Pat Lally

Personal information
- Native name: Pádraig Ó Maolalaidh (Irish)
- Born: 17 March 1947 (age 79) Ballinasloe, County Galway, Ireland
- Occupation: Psychiatric nurse
- Height: 6 ft 0 in (183 cm)

Sport
- Sport: Hurling
- Position: Left corner-back

Club
- Years: Club
- St Brigid's

Club titles
- Galway titles: 0

Inter-county
- Years: County
- 1973-: Galway

Inter-county titles
- All-Irelands: 0
- NHL: 1
- All Stars: 0

= Pat Lally (hurler) =

Irish hurler

Patrick Lally (born 17 March 1947) is an Irish former hurler. At club level, he plays with St Brigid's and at inter-county level with the Galway senior hurling team.

==Career==

At club level, Lally played hurling with the St Brigid's club in Ballinasloe.
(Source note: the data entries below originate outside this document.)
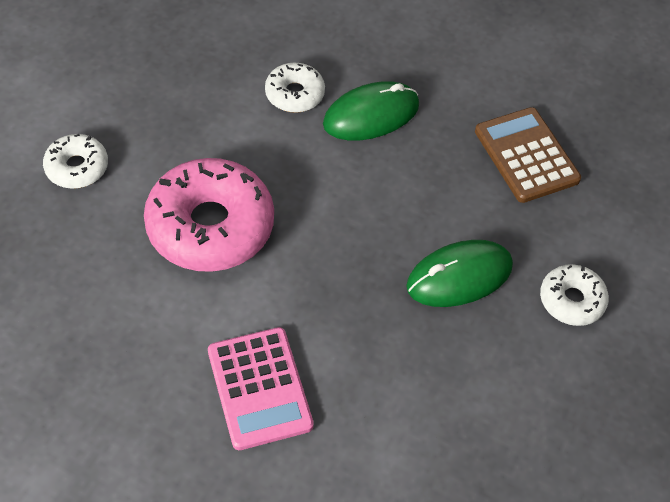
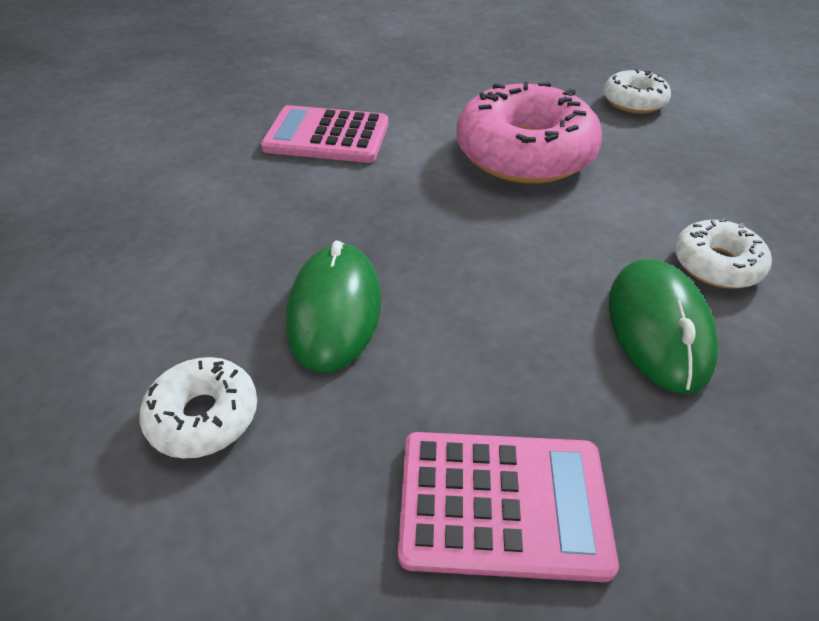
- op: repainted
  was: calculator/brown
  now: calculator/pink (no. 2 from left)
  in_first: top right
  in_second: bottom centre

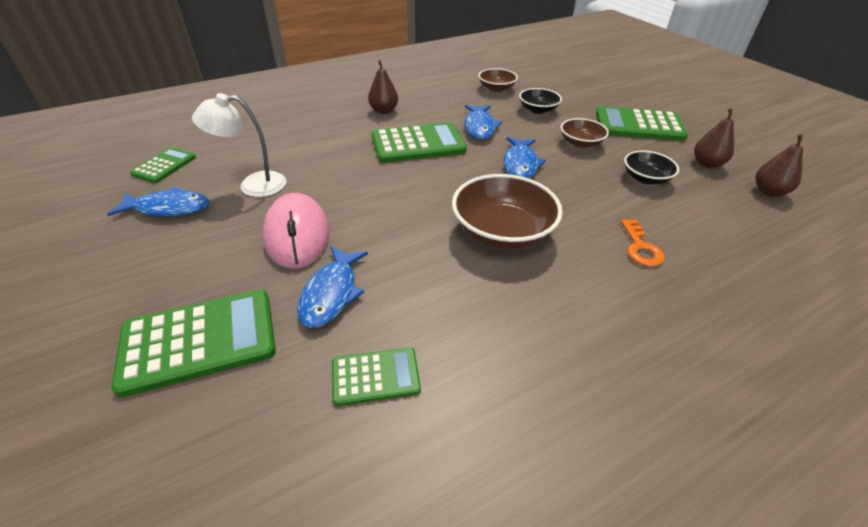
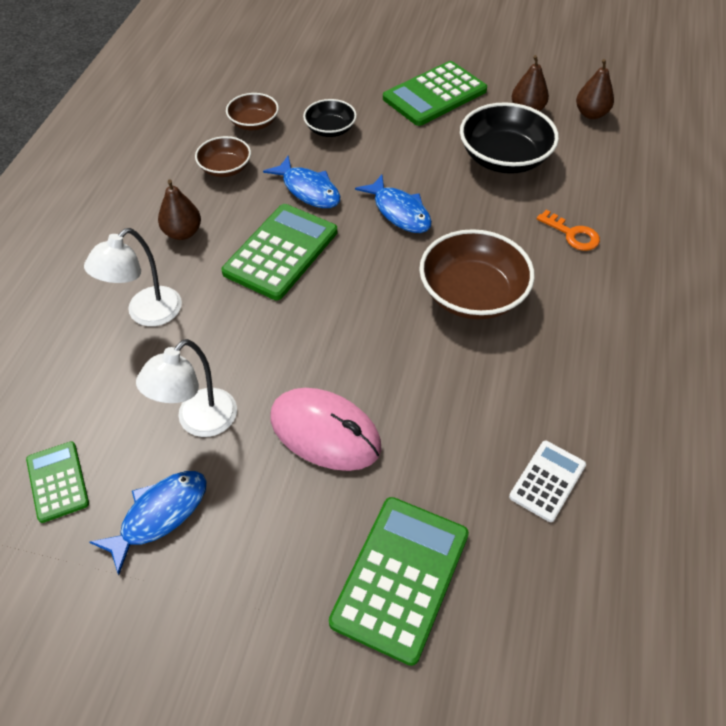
- op: shifted
  was: bowl/brown (no. 3 from left in the first image)
  now: bowl/brown (no. 1 from left)
  in_first: top right
  in_second: top left
- op: scaled
  was: bowl/black (no. 2 from left)
  in_first: top right
  in_second: top right
  ratio: 1.76
- op: gone
  was: fish/blue (no. 2 from left)
  in_first: centre
- op: repainted
  was: calculator/green (no. 3 from left)
  now: calculator/white
  in_first: bottom centre
  in_second: middle right
- op: new
  now: lamp/white (no. 1 from left)
  in_second: middle left

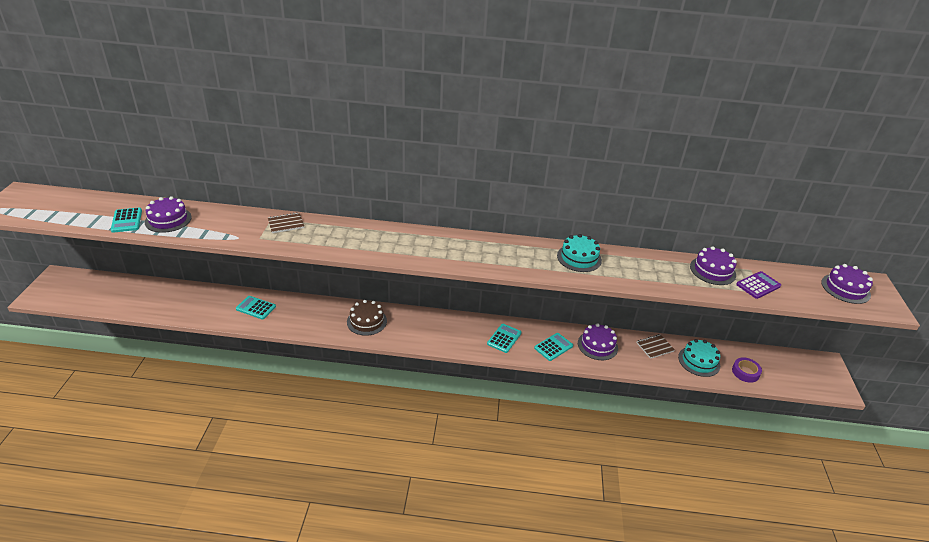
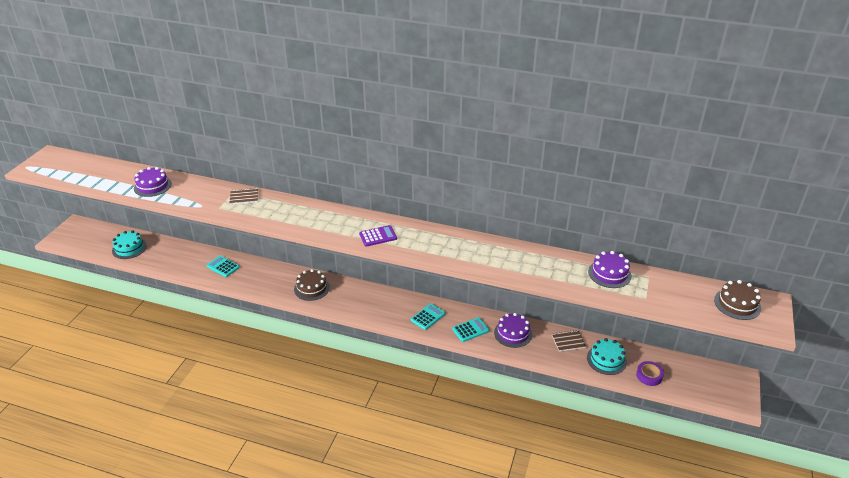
- op: gone
  was: calculator/turquoise (no. 1 from left)
  in_first: middle left
- op: shifted
  was: cake/turquoise (no. 1 from left)
  in_first: centre
  in_second: middle left
- op: repainted
  was: cake/purple (no. 4 from left)
  now: cake/brown (no. 2 from left)
  in_first: middle right
  in_second: middle right
- op: shifted
  was: calculator/purple
  in_first: middle right
  in_second: centre

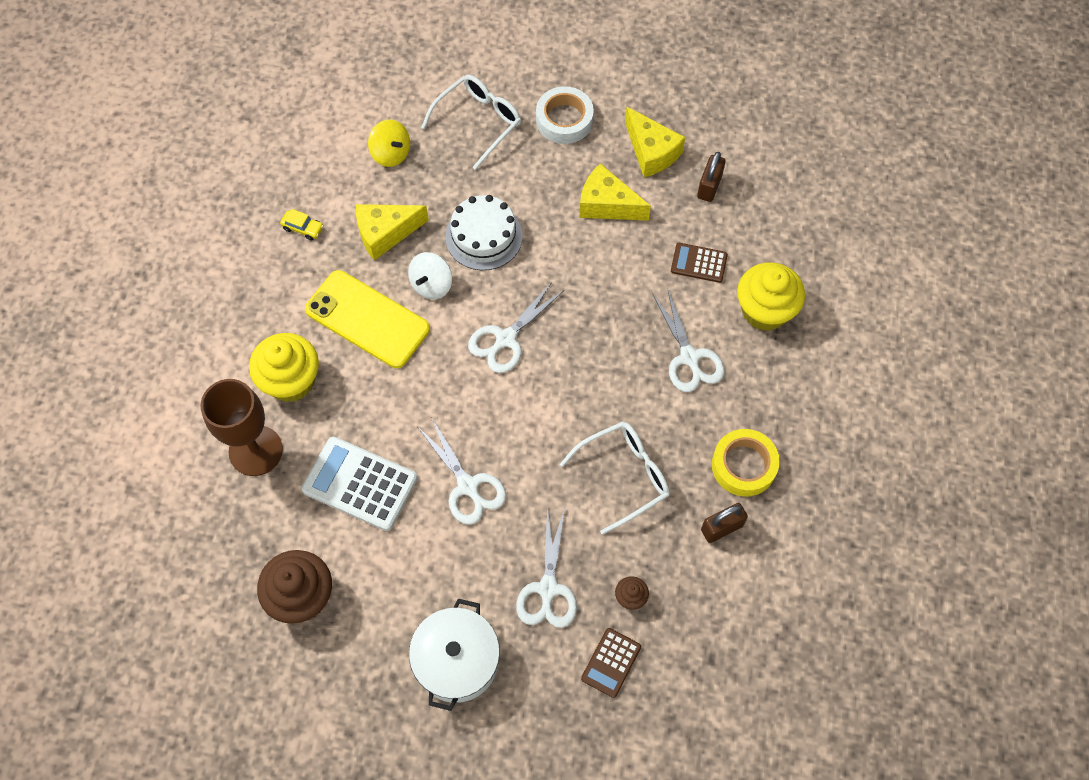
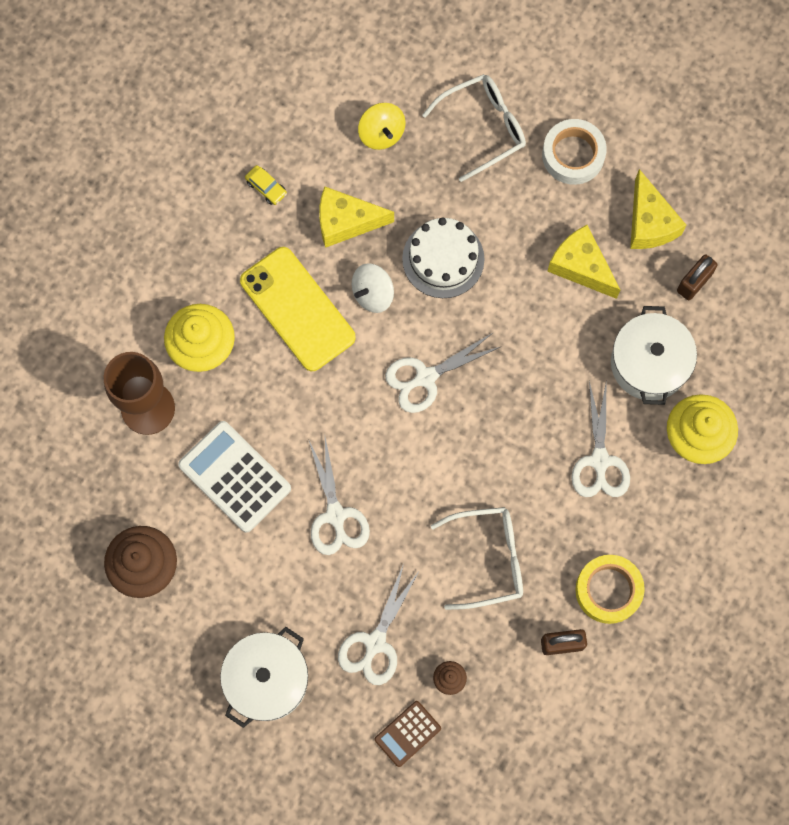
- op: swapped
  was: calculator/brown (no. 2 from left)
  now: pot/white (no. 2 from left)
  in_first: centre
  in_second: middle right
He was part of the St Brigid's team beaten by Castlegar in the 1973 Galway SHC final replay. Lally was drafted onto the Galway senior hurling team later that year following his performances at club level. He claimed his first senior silverware in 1975 when Galway won the National Hurling League title. Lally was at corner-back for the subsequent 2-22 to 2-10 defeat by Kilkenny in the 1975 All-Ireland final.